How many times did I say "typed struct" in the feedback to the broken
v3 of this series? You complain so much about people not addressing
feedback you've given them, it's really hypocritical.

Put the xarray pointer here directly. Plus a lock to protect the init.

The size of the per-family struct should be in family definition,
allocation should happen on first get automatically. Family definition
should also hold a callback to how the data is going to be freed.
Jiri Pirko Nov. 28, 2023, 8:25 a.m. UTC | #4
Mon, Nov 27, 2023 at 11:46:26PM CET, kuba@kernel.org wrote:
>On Thu, 23 Nov 2023 19:15:42 +0100 Jiri Pirko wrote:
>> +	void __rcu		*priv;
>
>How many times did I say "typed struct" in the feedback to the broken
>v3 of this series? You complain so much about people not addressing
>feedback you've given them, it's really hypocritical.

I did what I thought is best. Since this is struct netlink_sock, it is
not related only to genetlink. So other implementations may in theory
use this pointer for something else. Looked a bit odd to put
genetlink-specific pointer here, but as you wish.

>
>Put the xarray pointer here directly. Plus a lock to protect the init.

Okay, just to make this clear. You want me to have:
	struct xarray __rcu		*family_privs;

in struct netlink_sock, correct?


Why I need a lock? If I read things correctly, skbs are processed in
serial over one sock. Since this is per-sock, should be safe.


>
>The size of the per-family struct should be in family definition,
>allocation should happen on first get automatically. Family definition

Yes, I thought about that. But I decided to do this lockless, allocating
new priv every time the user sets the filter and replace the xarray item
so it could be accessed in rcu read section during notification
processing.

What you suggest requires some lock to protect the memory being changed
during filter set and suring accessing in in notify. But okay,
if you insist.


>should also hold a callback to how the data is going to be freed.

If it is alloceted automatically, why is it needed?

THINGS TO DO
a - In the kernel mailing-list thread, repeat the text starting at "What you suggest" and ending at "is it needed?".
b - According to the kernel mailing-list thread, why does Jiri Pirko question the need for a lock to protect the init?
The lines that follow this thread are separate material and have no connection to it.

DATASET SECTION
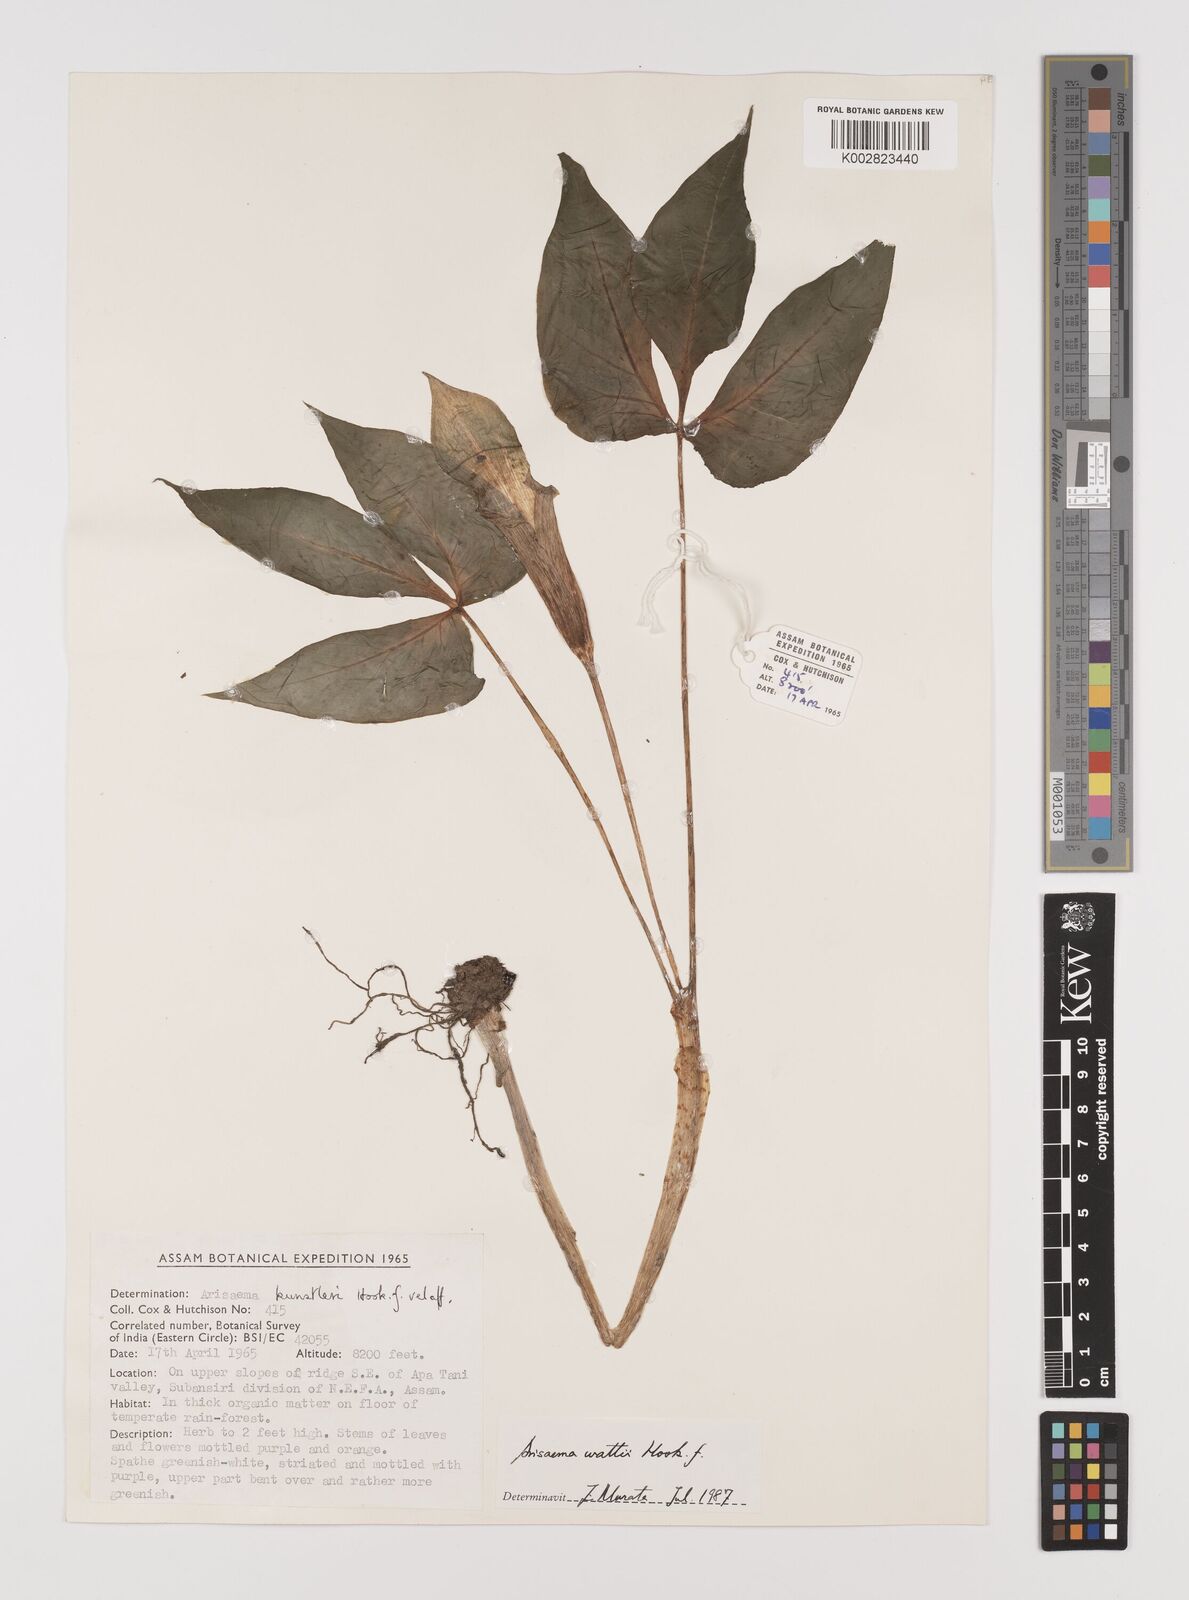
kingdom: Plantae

TASK RESULTS
a -
What you suggest requires some lock to protect the memory being changed
during filter set and suring accessing in in notify. But okay,
if you insist.


>should also hold a callback to how the data is going to be freed.

If it is alloceted automatically, why is it needed?

b - He reads the code as processing skbs serially over one socket. Because the data in question is per-socket, he considers it safe without a lock.